Going further, to understand evangelicalism we must understand how attractive its vision of reality really is. Its description of human experience is, for a large number of people, commonsensical. The human social order rooted in the heterosexual family that it describes is the order that 90% of people find comfortable. The idea of both an eternal soul and a God who cares for the soul fits with human conscious self-perception across many cultures. And the larger symbol system is both familiar to Americans via socialization and draws them into familiar and meaningful rituals.

If there is a serious problem with evangelicalism and the human experience it is the conflict between a scriptural description of the natural order and that of the commonsense scientific knowledge most Americans possess. But even this has been overcome as the majority of evangelicals have come to grips with the fact that the natural order is in fact exposed better by science then read out of scripture. By limiting the authority of scripture to describe the realm of human-divine and human social relations, while affirming the commonsense observation of the natural order without insisting on describing it, contemporary evangelicals have largely gotten past the old controversies about evolution, although they have not managed to resolve among themselves disputes about birth control, abortion, and homosexuality.

Yet here we also find the problem with evangelicalism in relation to the contemporary human experience of the world.
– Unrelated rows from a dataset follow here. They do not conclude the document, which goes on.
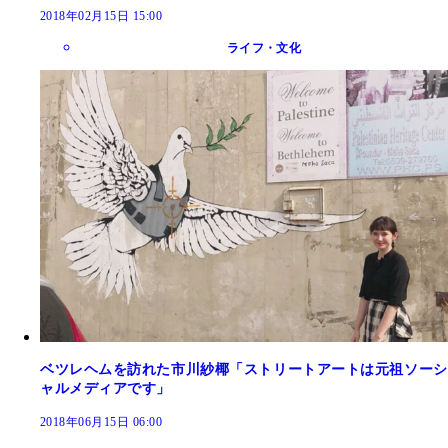
2018年02月15日 15:00
ライフ・文化
ベツレヘムを訪れた市川紗椰「ストリートアートは元祖ソーシ
ャルメディアです」
2018年06月15日 06:00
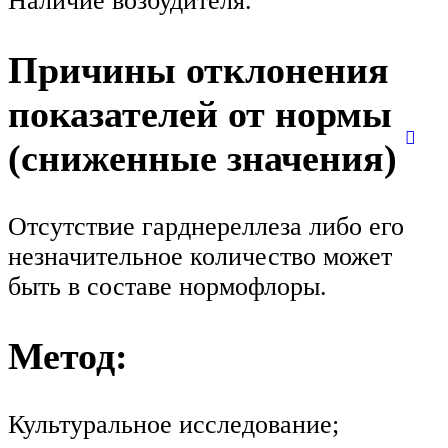
Наличие возбудителя.
Причины отклонения
показателей от нормы
(сниженные значения)
Отсутствие гарднереллеза либо его
незначительное количество может
быть в составе нормофлоры.
Метод:
Культуральное исследование;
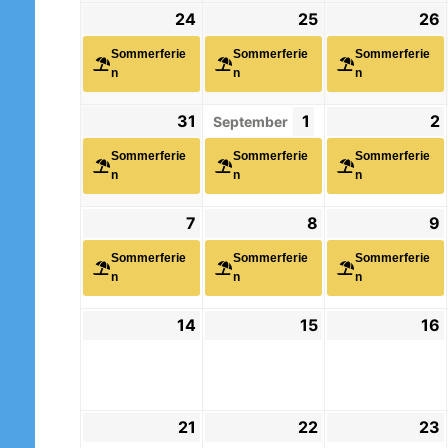
24
24.
(1
25
25.
(1
26
(
August
Veranstaltung)
August
Veranstaltung)
V
Sommerferie
Sommerferie
Sommerferie
2026
2026
n
n
n
31
31.
(1
1
1.
(1
2
2
(
September
August
Veranstaltung)
September
Veranstaltung)
V
Sommerferie
Sommerferie
Sommerferie
2026
2026
n
n
n
7
7.
(1
8
8.
(1
9
9
(
September
Veranstaltung)
September
Veranstaltung)
V
Sommerferie
Sommerferie
Sommerferie
2026
2026
n
n
n
14
14.
15
15.
16
1
September
September
2026
2026
21
21.
22
22.
23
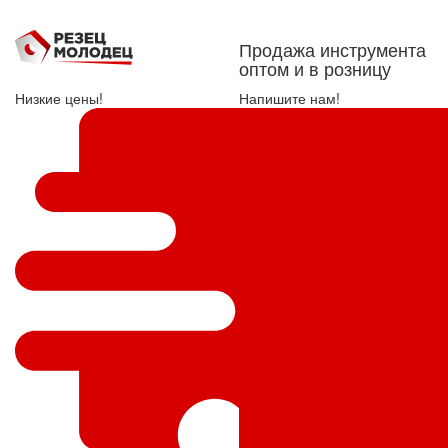
Продажа инструмента
оптом и в розницу
Низкие цены!
Напишите нам!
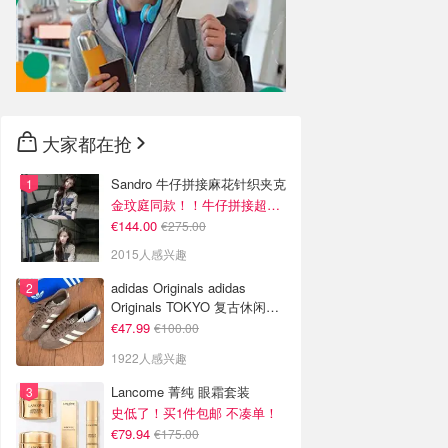
大家都在抢
Sandro 牛仔拼接麻花针织夹克
金玟庭同款！！牛仔拼接超有层次感
€144.00
€275.00
2015人感兴趣
adidas Originals adidas
Originals TOKYO 复古休闲鞋
深棕色
€47.99
€100.00
1922人感兴趣
Lancome 菁纯 眼霜套装
史低了！买1件包邮 不凑单！
€79.94
€175.00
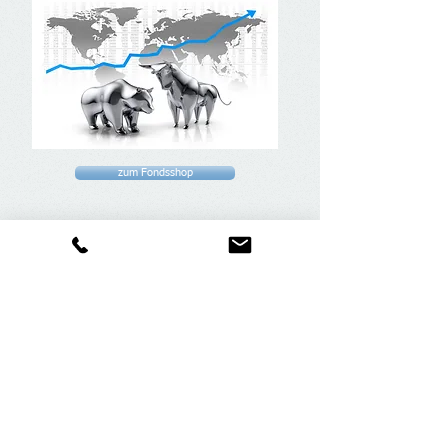
zum Fondsshop
Büroöffnungszeiten
Montag bis Donnerstag von 08:00 bis 12:30 Uhr
Montag bis Donnerstag von 13:00 bis 17:00 Uhr
Freitag von 08:00 bis 14:00 Uhr
Oder nach telefonischer Vereinbarung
Because the distinctions between natural and social and even metaphysical are already obliterated by modernity. In a contemporary understanding the human social order is simply a stage in the evolution of organisms running from herds to packs to groups of primates to modern humans. Indeed, for moderns the only thing that distinguishes the human social order is our capacity to consciously reflect in it and change it. We, not God, are what make our social relationships distinctive. Similarly contemporary thought is dominated by an immanentism that pulls all metaphysics into the realm of physics and in particular cosmological theories articulated in almost purely mathematical language.

But even as I write the words above I think you can see just how evangelicalism offers a choice. It is a choice to resist the pull into pure immanentism of modernity and post-modernity, and with them an understanding of the human person as a biological machine striving, mostly ineffectively, to grasp reality. Instead it offers a world known by God and therefore knowable by God’s human servants. They only need to humbly bring to bear the capacities given them as they are made in the image of God. And the first and foremost of these is the capacity to hear God’s Word if they surrender their self-sufficiency, put their faith in Jesus Christ, and accept the leading of God’s spirit.

Evangelicalism offers what W.H. Auden, himself a convert into Christianity, called “A Certain World.” A particular world in which one finds at long last certainty.